Document section:
++++

Whether you're taking part in National Novel Writing Month or just trying to put together a marketing email, keep an eye out for these common mistakes
Nov 4, 2019 • 5 minute read
Updated on Jan 21, 2020 by Adam S.
Cover Photo

In honor of National Novel Writing Month, learn how to avoid some common mistakes before you set pen to paper.

It's the 20th anniversary of National Novel Writing Month, or NaNoWriMo. Since 1999, thousands of participants have taken on the challenge of writing a 50,000 word manuscript between 1 November and 30 November.
But even if you aren't up to the challenge of penning the next literary classic, knowing how to express yourself through the written word is important for your business. Whether you're writing business emails, producing marketing copy or blogging for your website, writing skills are essential to communicate your business' value proposition.
Now, not everyone will be a brilliant wordsmith, but anyone can become a competent writer with a bit of work. We could go into detail on using proper grammar and punctuation, but for the sake of brevity we'll look at some of the more common missteps in style and tone. No matter what you're writing for your business, if you avoid these common mistakes, you'll immediately become a better writer.

1. Being overly formal

A lot of novice writers lean on formality as a way to sound articulate. Instead, it ends up making their prose cumbersome and difficult to follow.
In most cases, the best rule of thumb is to write the way people speak. This doesn’t necessarily mean writing the way you speak. You may not be a particularly confident verbal communicator, or you may pepper your speech with a lot of colloquialisms. Writing the way people speak isn’t about simply transcribing your speech onto paper. It’s about communicating in a way that sounds natural and unforced.
Think about the concept you’re trying to communicate, and then think about how you’d communicate it face-to-face with another person. Think about the natural cadence of people’s speech. If you read your prose out loud and it sounds clunky and robotic, it’s a good indication you’re being too formal.
A very simple way you can start writing more conversationally is using contractions. There’s almost no reason to avoid contractions in informal writing. You use them when you speak. Use them when you write.
Informal writing also allows you to bend some pedantic grammar rules. A strict grammarian will tell you never to start a sentence with “and” or “but.” But bending this rule can make your writing more approachable. And starting a sentence this way can reinforce the point you’re trying to make by splitting the thought off into its own sentence.

2. Being too verbose

This goes hand-in-hand with an overly formal writing style. Good writing uses as few words as possible to get its point across. Or, in the words of Mark Twain, it “eschews surplusage.”
Good writing respects its reader, and it respects the time its reader is investing. It gets from the beginning to the end of its thesis in as few words as possible while still remaining effective.
Don’t mistake this rule for meaning you can’t color your writing with adjectives. Used effectively, they can increase your impact and make your writing more approachable. Your writing doesn’t have to be spartan. It just needs to get to its point.

3. Using passive voice

This is one of the most commonly committed and least identified sins writers commit. Passive voice is putting the action before the subject rather than the subject before the action. In short, it's Yoda syntax.
Here's an example of passive voice:
"The race was run by him."
Now the same sentence in active voice:
"He ran the race."
Notice how the second example sounds much tighter, clearer and more succinct. In contrast, passive voice sounds cumbersome and unnatural. But many writers, even some seasoned writers, fall into the trap of using passive voice. Perhaps they feel it makes their writing sound more formal. In reality, it just makes it harder to read.

++++

Excerpted records:
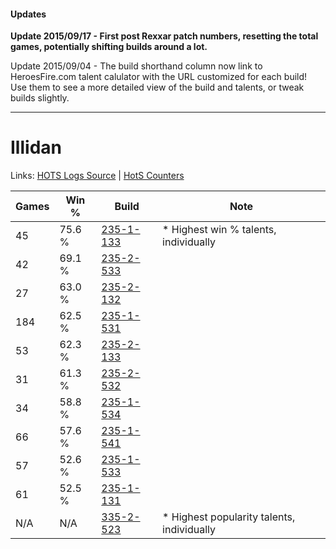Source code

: #### Updates
**Update 2015/09/17 - First post Rexxar patch numbers, resetting the total games, potentially shifting builds around a lot.**

Update 2015/09/04 - The build shorthand column now link to HeroesFire.com talent calulator with the URL customized for each build!  
Use them to see a more detailed view of the build and talents, or tweak builds slightly.

***

# Illidan

Links: [HOTS Logs Source](https://www.hotslogs.com/Sitewide/HeroDetails?Hero=Illidan) | [HotS Counters](http://hotscounters.com/#/hero/Illidan)

Games  | Win %  | Build     | Note
-----  | -----  | -----     | ----
45     | 75.6 % | [235-1-133](http://www.heroesfire.com/hots/talent-calculator/illidan#l7QT) | * Highest win % talents, individually
42     | 69.1 % | [235-2-533](http://www.heroesfire.com/hots/talent-calculator/illidan#l7mL) | 
27     | 63.0 % | [235-2-132](http://www.heroesfire.com/hots/talent-calculator/illidan#l7g4) | 
184    | 62.5 % | [235-1-531](http://www.heroesfire.com/hots/talent-calculator/illidan#l7Wh) | 
53     | 62.3 % | [235-2-133](http://www.heroesfire.com/hots/talent-calculator/illidan#l7g5) | 
31     | 61.3 % | [235-2-532](http://www.heroesfire.com/hots/talent-calculator/illidan#l7mK) | 
34     | 58.8 % | [235-1-534](http://www.heroesfire.com/hots/talent-calculator/illidan#l7Wk) | 
66     | 57.6 % | [235-1-541](http://www.heroesfire.com/hots/talent-calculator/illidan#l7Wr) | 
57     | 52.6 % | [235-1-533](http://www.heroesfire.com/hots/talent-calculator/illidan#l7Wj) | 
61     | 52.5 % | [235-1-131](http://www.heroesfire.com/hots/talent-calculator/illidan#l7QR) | 
N/A    | N/A    | [335-2-523](http://www.heroesfire.com/hots/talent-calculator/illidan#oxvB) | * Highest popularity talents, individually
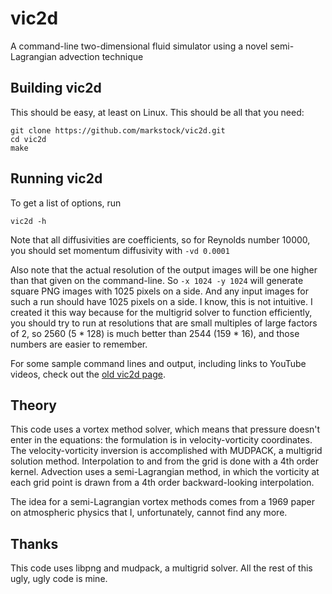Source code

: # vic2d

A command-line two-dimensional fluid simulator using a novel semi-Lagrangian advection technique

## Building vic2d

This should be easy, at least on Linux. This should be all that you need:

    git clone https://github.com/markstock/vic2d.git
    cd vic2d
    make

## Running vic2d

To get a list of options, run

    vic2d -h

Note that all diffusivities are coefficients, so for Reynolds number 10000, you should set momentum diffusivity with `-vd 0.0001`

Also note that the actual resolution of the output images will be one higher than that given on the command-line. So `-x 1024 -y 1024` will generate square PNG images with 1025 pixels on a side. And any input images for such a run should have 1025 pixels on a side. I know, this is not intuitive. I created it this way because for the multigrid solver to function efficiently, you should try to run at resolutions that are small multiples of large factors of 2, so 2560 (5 * 128) is much better than 2544 (159 * 16), and those numbers are easier to remember.

For some sample command lines and output, including links to YouTube videos, check out the [old vic2d page](http://markjstock.org/vic2d/).

## Theory

This code uses a vortex method solver, which means that pressure doesn't enter in the equations: the formulation is in velocity-vorticity coordinates. The velocity-vorticity inversion is accomplished with MUDPACK, a multigrid solution method. Interpolation to and from the grid is done with a 4th order kernel. Advection uses a semi-Lagrangian method, in which the vorticity at each grid point is drawn from a 4th order backward-looking interpolation.

The idea for a semi-Lagrangian vortex methods comes from a 1969 paper on atmospheric physics that I, unfortunately, cannot find any more.

## Thanks

This code uses libpng and mudpack, a multigrid solver. All the rest of this ugly, ugly code is mine.

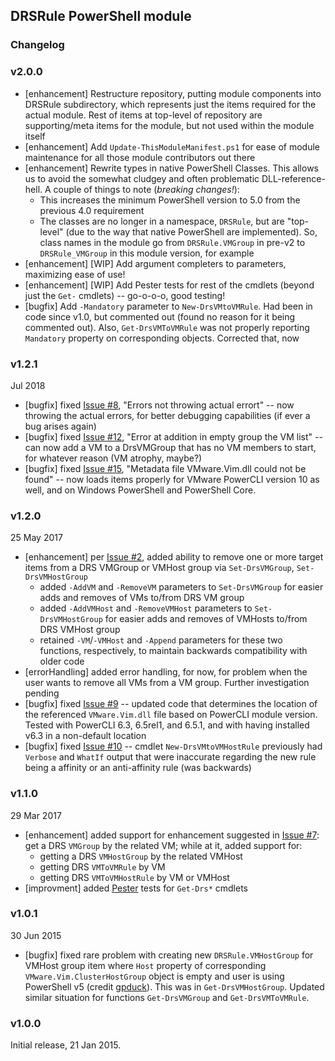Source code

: ## DRSRule PowerShell module

### Changelog
### v2.0.0
- \[enhancement] Restructure repository, putting module components into DRSRule subdirectory, which represents just the items required for the actual module. Rest of items at top-level of repository are supporting/meta items for the module, but not used within the module itself
- \[enhancement] Add `Update-ThisModuleManifest.ps1` for ease of module maintenance for all those module contributors out there
- \[enhancement] Rewrite types in native PowerShell Classes. This allows us to avoid the somewhat cludgey and often problematic DLL-reference-hell. A couple of things to note (*breaking changes!*):
  - This increases the minimum PowerShell version to 5.0 from the previous 4.0 requirement
  - The classes are no longer in a namespace, `DRSRule`, but are "top-level" (due to the way that native PowerShell are implemented). So, class names in the module go from `DRSRule.VMGroup` in pre-v2 to `DRSRule_VMGroup` in this module version, for example
- \[enhancement] [WIP] Add argument completers to parameters, maximizing ease of use!
- \[enhancement] [WIP] Add Pester tests for rest of the cmdlets (beyond just the `Get-` cmdlets) -- go-o-o-o, good testing!
- \[bugfix] Add `-Mandatory` parameter to `New-DrsVMtoVMRule`. Had been in code since v1.0, but commented out (found no reason for it being commented out). Also, `Get-DrsVMToVMRule` was not properly reporting `Mandatory` property on corresponding objects. Corrected that, now

### v1.2.1
Jul 2018
- \[bugfix] fixed [Issue #8](https://github.com/PowerCLIGoodies/DRSRule/issues/8), "Errors not throwing actual errort" -- now throwing the actual errors, for better debugging capabilities (if ever a bug arises again)
- \[bugfix] fixed [Issue #12](https://github.com/PowerCLIGoodies/DRSRule/issues/12), "Error at addition in empty group the VM list" -- can now add a VM to a DrsVMGroup that has no VM members to start, for whatever reason (VM atrophy, maybe?)
- \[bugfix] fixed [Issue #15](https://github.com/PowerCLIGoodies/DRSRule/issues/15), "Metadata file VMware.Vim.dll could not be found" -- now loads items properly for VMware PowerCLI version 10 as well, and on Windows PowerShell and PowerShell Core.

### v1.2.0
25 May 2017
- \[enhancement] per [Issue #2](https://github.com/PowerCLIGoodies/DRSRule/issues/2), added ability to remove one or more target items from a DRS VMGroup or VMHost group via `Set-DrsVMGroup`, `Set-DrsVMHostGroup`
  - added `-AddVM` and `-RemoveVM` parameters to `Set-DrsVMGroup` for easier adds and removes of VMs to/from DRS VM group
  - added `-AddVMHost` and `-RemoveVMHost` parameters to `Set-DrsVMHostGroup` for easier adds and removes of VMHosts to/from DRS VMHost group
  - retained `-VM`/`-VMHost` and `-Append` parameters for these two functions, respectively, to maintain backwards compatibility with older code
- \[errorHandling] added error handling, for now, for problem when the user wants to remove all VMs from a VM group. Further investigation pending
- \[bugfix] fixed [Issue #9](https://github.com/PowerCLIGoodies/DRSRule/issues/9) -- updated code that determines the location of the referenced `VMware.Vim.dll` file based on PowerCLI module version. Tested with PowerCLI 6.3, 6.5rel1, and 6.5.1, and with having installed v6.3 in a non-default location
- \[bugfix] fixed [Issue #10](https://github.com/PowerCLIGoodies/DRSRule/issues/10) -- cmdlet `New-DrsVMtoVMHostRule` previously had `Verbose` and `WhatIf` output that were inaccurate regarding the new rule being a affinity or an anti-affinity rule (was backwards)

### v1.1.0
29 Mar 2017
- \[enhancement] added support for enhancement suggested in [Issue #7](https://github.com/PowerCLIGoodies/DRSRule/issues/7): get a DRS `VMGroup` by the related VM; while at it, added support for:
    - getting a DRS `VMHostGroup` by the related VMHost
    - getting DRS `VMToVMRule` by VM
    - getting DRS `VMToVMHostRule` by VM or VMHost
- \[improvment] added [Pester](https://github.com/pester/Pester) tests for `Get-Drs*` cmdlets

### v1.0.1

30 Jun 2015

- \[bugfix] fixed rare problem with creating new `DRSRule.VMHostGroup` for VMHost group item where `Host` property of corresponding `VMware.Vim.ClusterHostGroup` object is empty and user is using PowerShell v5 (credit [gpduck](https://github.com/gpduck)). This was in `Get-DrsVMHostGroup`. Updated similar situation for functions `Get-DrsVMGroup` and `Get-DrsVMToVMRule`.

### v1.0.0

Initial release, 21 Jan 2015.
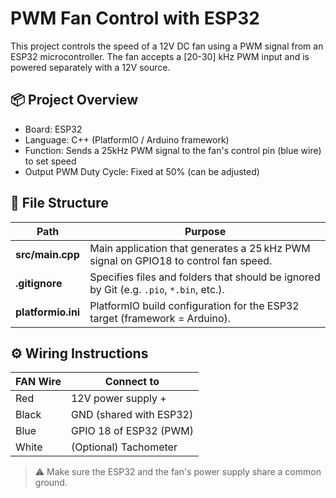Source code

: # PWM Fan Control with ESP32

This project controls the speed of a 12V DC fan using a PWM signal from an ESP32 microcontroller. The fan accepts a [20-30] kHz PWM input and is powered separately with a 12V source.

## 📦 Project Overview

- Board: ESP32
- Language: C++ (PlatformIO / Arduino framework)
- Function: Sends a 25kHz PWM signal to the fan's control pin (blue wire) to set speed
- Output PWM Duty Cycle: Fixed at 50% (can be adjusted)

## 📁 File Structure

| Path               | Purpose                                                                                  |
|--------------------|------------------------------------------------------------------------------------------|
| **src/main.cpp**   | Main application that generates a 25 kHz PWM signal on GPIO18 to control fan speed.     |
| **.gitignore**     | Specifies files and folders that should be ignored by Git (e.g. `.pio`, `*.bin`, etc.). |
| **platformio.ini** | PlatformIO build configuration for the ESP32 target (framework = Arduino).              |

## ⚙️ Wiring Instructions

| FAN Wire | Connect to          |
|----------|---------------------|
| Red      | 12V power supply +  |
| Black    | GND (shared with ESP32) |
| Blue     | GPIO 18 of ESP32 (PWM) |
| White   | (Optional) Tachometer |

> ⚠️ Make sure the ESP32 and the fan's power supply share a common ground.
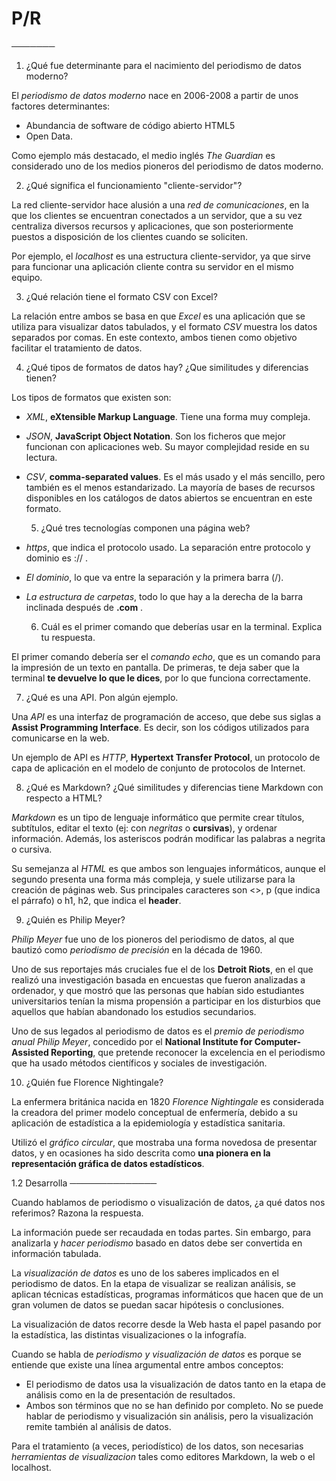 # P/R
───────

  1. ¿Qué fue determinante para el nacimiento del periodismo de datos
     moderno?

El *periodismo de datos moderno* nace en 2006-2008 a partir de unos factores determinantes:
- Abundancia de software de código abierto HTML5
- Open Data.

Como ejemplo más destacado, el medio inglés *The Guardian* es considerado uno de los medios pioneros del periodismo de datos moderno.

  2. ¿Qué significa el funcionamiento "cliente-servidor"?

La red cliente-servidor hace alusión a una *red de comunicaciones*, en la que los clientes se encuentran conectados a un servidor, que a su vez centraliza diversos recursos y aplicaciones, que son  posteriormente puestos a disposición de los clientes cuando se soliciten.

Por ejemplo, el *localhost* es una estructura cliente-servidor, ya que sirve para funcionar una aplicación cliente contra su servidor en el mismo equipo.

  3. ¿Qué relación tiene el formato CSV con Excel?

La relación entre ambos se basa en que *Excel* es una aplicación que se utiliza para  visualizar datos tabulados, y el formato *CSV* muestra los datos separados por comas. En este contexto, ambos tienen como objetivo facilitar el tratamiento de datos. 

  4. ¿Qué tipos de formatos de datos hay? ¿Que similitudes y diferencias
     tienen?

Los tipos de formatos que existen son:
- *XML*, **eXtensible Markup Language**. Tiene una forma muy compleja.
- *JSON*, **JavaScript Object Notation**. Son los ficheros que mejor funcionan con aplicaciones web. Su mayor complejidad reside en su lectura.
- *CSV*, **comma-separated values**. Es el más usado y el más sencillo, pero también es el menos estandarizado. La mayoría de bases de recursos disponibles en los catálogos de datos abiertos se encuentran en este formato.

  5. ¿Qué tres tecnologías componen una página web?

- *https*, que indica el protocolo usado.  La separación entre protocolo y dominio es :// .
- *El dominio*, lo que va entre la separación y la primera barra (/).
- *La estructura de carpetas*, todo lo que hay a la
derecha de la barra inclinada después de **.com** .

  6. Cuál es el primer comando que deberías usar en la terminal. Explica
     tu respuesta.

El primer comando debería ser el *comando echo*, que  es un comando para la impresión de un texto en pantalla. De primeras, te deja saber que la terminal **te devuelve lo que le dices**, por lo que funciona correctamente.

  7. ¿Qué es una API. Pon algún ejemplo.

Una *API* es una interfaz de programación de acceso, que debe sus siglas a **Assist Programming Interface**. Es decir, son los códigos utilizados para comunicarse en la web.

Un ejemplo de API es *HTTP*, **Hypertext Transfer Protocol**, un protocolo de capa de aplicación en el modelo de conjunto de protocolos de Internet.

  8. ¿Qué es Markdown? ¿Qué similitudes y diferencias tiene Markdown con
     respecto a HTML?

*Markdown* es un tipo de lenguaje informático que permite crear títulos, subtítulos, editar el texto (ej: con *negritas* o **cursivas**), y ordenar información. Además, los asteriscos podrán modificar las palabras a negrita o cursiva.

Su semejanza al *HTML* es que ambos son lenguajes informáticos, aunque el segundo presenta una forma más compleja, y suele utilizarse para la creación de páginas web. Sus principales caracteres son <>, p (que indica el párrafo) o h1, h2, que indica el **header**.

  9. ¿Quién es Philip Meyer?

*Philip Meyer* fue uno de los pioneros del periodismo de datos, al que bautizó como *periodismo de precisión* en la década de 1960.

Uno de sus reportajes más cruciales fue el de los **Detroit Riots**, en el que realizó una investigación basada en encuestas que fueron analizadas a ordenador, y que mostró que las personas que habían sido estudiantes universitarios tenían la misma propensión a participar en los disturbios que aquellos que habían abandonado los estudios secundarios.

Uno de sus legados al periodismo de datos es el *premio de periodismo anual Philip Meyer*, concedido por el **National Institute for Computer-Assisted Reporting**, que pretende reconocer la excelencia en el periodismo que ha usado métodos científicos y sociales de investigación.

  10. ¿Quién fue Florence Nightingale?

La enfermera británica nacida en 1820 *Florence Nightingale* es considerada la creadora del primer modelo conceptual de enfermería, debido a su aplicación de estadística a la epidemiología y estadística sanitaria.

Utilizó el *gráfico circular*, que mostraba una forma novedosa de presentar datos, y en ocasiones ha sido descrita como **una pionera en la representación gráfica de datos estadísticos**.

1.2 Desarrolla
──────────────

  Cuando hablamos de periodismo o visualización de datos, ¿a qué datos
  nos referimos? Razona la respuesta.

La información puede ser recaudada en todas partes. Sin embargo, para analizarla y *hacer periodismo* basado en datos debe ser convertida en información tabulada.

La *visualización de datos* es uno de los saberes implicados en el periodismo de datos. En la etapa de visualizar se realizan análisis, se aplican técnicas estadísticas, programas informáticos que hacen que de un gran volumen de datos se puedan sacar hipótesis o conclusiones.

La visualización de datos recorre desde la Web hasta el papel pasando por la estadística, las distintas visualizaciones o la infografía.

Cuando se habla de *periodismo y visualización de datos* es porque se entiende que existe una línea argumental entre ambos conceptos:

- El periodismo de datos usa la visualización de datos tanto en la etapa de análisis como en la de presentación de resultados.
- Ambos son términos que no se han definido por completo. No se puede hablar de periodismo y visualización sin análisis, pero la
visualización remite también al análisis de datos.

Para el tratamiento (a veces, periodístico) de los datos, son necesarias *herramientas de visualizacion* tales como editores Markdown, la web o el localhost.
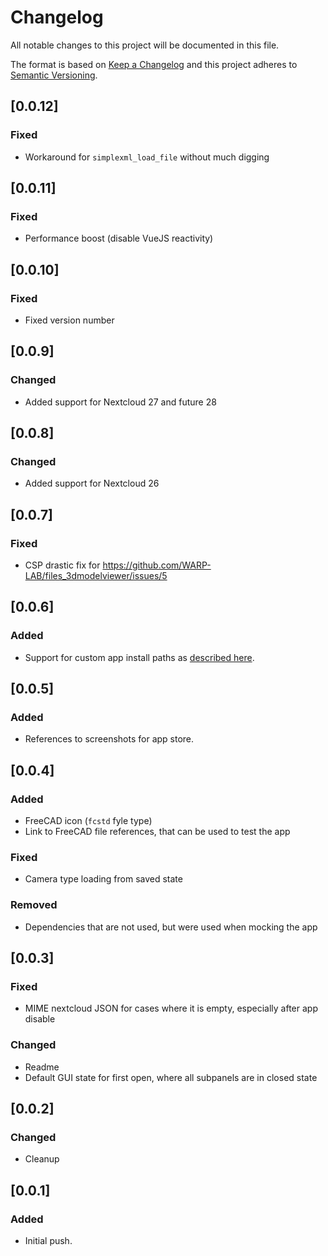 # Changelog

All notable changes to this project will be documented in this file.

The format is based on [Keep a Changelog](https://keepachangelog.com/en/1.0.0/) and this project adheres to [Semantic Versioning](https://semver.org/spec/v2.0.0.html).

## [0.0.12]

### Fixed

- Workaround for `simplexml_load_file` without much digging

## [0.0.11]

### Fixed

- Performance boost (disable VueJS reactivity)

## [0.0.10]

### Fixed

- Fixed version number

## [0.0.9]

### Changed

- Added support for Nextcloud 27 and future 28

## [0.0.8]

### Changed

- Added support for Nextcloud 26

## [0.0.7]

### Fixed

- CSP drastic fix for <https://github.com/WARP-LAB/files_3dmodelviewer/issues/5>

## [0.0.6]

### Added

- Support for custom app install paths as [described here](https://docs.nextcloud.com/server/latest/admin_manual/apps_management.html#using-custom-app-directories).

## [0.0.5]

### Added

- References to screenshots for app store.

## [0.0.4]

### Added

- FreeCAD icon (`fcstd` fyle type)
- Link to FreeCAD file references, that can be used to test the app

### Fixed

- Camera type loading from saved state

### Removed

- Dependencies that are not used, but were used when mocking the app

## [0.0.3]

### Fixed

- MIME nextcloud JSON for cases where it is empty, especially after app disable

### Changed

- Readme
- Default GUI state for first open, where all subpanels are in closed state

## [0.0.2]

### Changed

- Cleanup

## [0.0.1]

### Added

- Initial push.
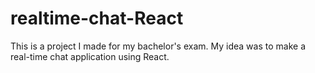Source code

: # realtime-chat-React
This is a project I made for my bachelor's exam. My idea was to make a real-time chat application using React.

++++

Your tasks:
1 – In the records, render the part that opens with the line containing "### Changelog" and closes with the line containing "- This increases" as a JSON list of strings, one string for each line, leaving out any blank lines.
2 – Continue the piece on common writing mistakes from the point where it stops.
The records bear no relation to the text.

Answers for the tasks:
1 –
[
  "### Changelog",
  "### v2.0.0",
  "- \\[enhancement] Restructure repository, putting module components into DRSRule subdirectory, which represents just the items required for the actual module. Rest of items at top-level of repository are supporting/meta items for the module, but not used within the module itself",
  "- \\[enhancement] Add `Update-ThisModuleManifest.ps1` for ease of module maintenance for all those module contributors out there",
  "- \\[enhancement] Rewrite types in native PowerShell Classes. This allows us to avoid the somewhat cludgey and often problematic DLL-reference-hell. A couple of things to note (*breaking changes!*):",
  "  - This increases the minimum PowerShell version to 5.0 from the previous 4.0 requirement"
]

2 –
4. Using superlatives you can’t back up

So a superlative is an adjective describing something that at the upper or lower limit of a certain quality. For example, “the best streaming service,” or “the worst movie ever made.”
There’s no problem using superlatives. They give your writing some color and make it more engaging for the reader. The issue comes when you use a superlative that can be easily disproved.
For example, let’s say we said, “Every entrepreneur struggles their first year in business.” The danger here is that all it takes is a single entrepreneur whose first year in business was a breeze, and your entire theory is debunked.
It’s fine to use superlatives — and to use them authoritatively — for claims that are obviously statements of opinion. You don’t even have to add the disclaimer that they’re your opinion. Any reasonable reader will understand that. Just don’t throw superlatives around for subjects that can be empirically measured.

5. Meandering around your point

If you're trying to write persuasively, you need to actually have a point. This sounds like common sense, but many writers try to throw every idea in their head at their readers in the hopes that something will be absorbed.
Your writing needs to have a thesis, and it needs material to support that thesis. If you want your writing to persuade readers — whether it's to buy your product, align behind your business strategy or agree with your opinion — you need to clearly state your thesis and then support with a logical sequence of arguments.
A good way to think about your writing is by breaking it into an outline. What is the main point you're trying to get across? Write it down in a single declarative sentence. Now, what are three or four arguments or ideas you'd use to support this point? Write those down as well.
Now that you have a basic structure, look back at your outline and consider whether the points are in a logical order. Is one dependent on another? Would you have to convince a reader of point C before they'd understand your argument for point A? Reorder your points into the most logical sequence.
Next, think of three or four ideas, arguments or stories to support each of your main points. Now, you have a working outline for your piece, and you can ensure that each part of your piece is supporting a central thesis. This keeps you from meandering and failing to actually make a point.
Writing doesn't always have to be this rigorously structured and regimented, but outlining your piece is a good exercise if you're inexperienced with writing persuasively.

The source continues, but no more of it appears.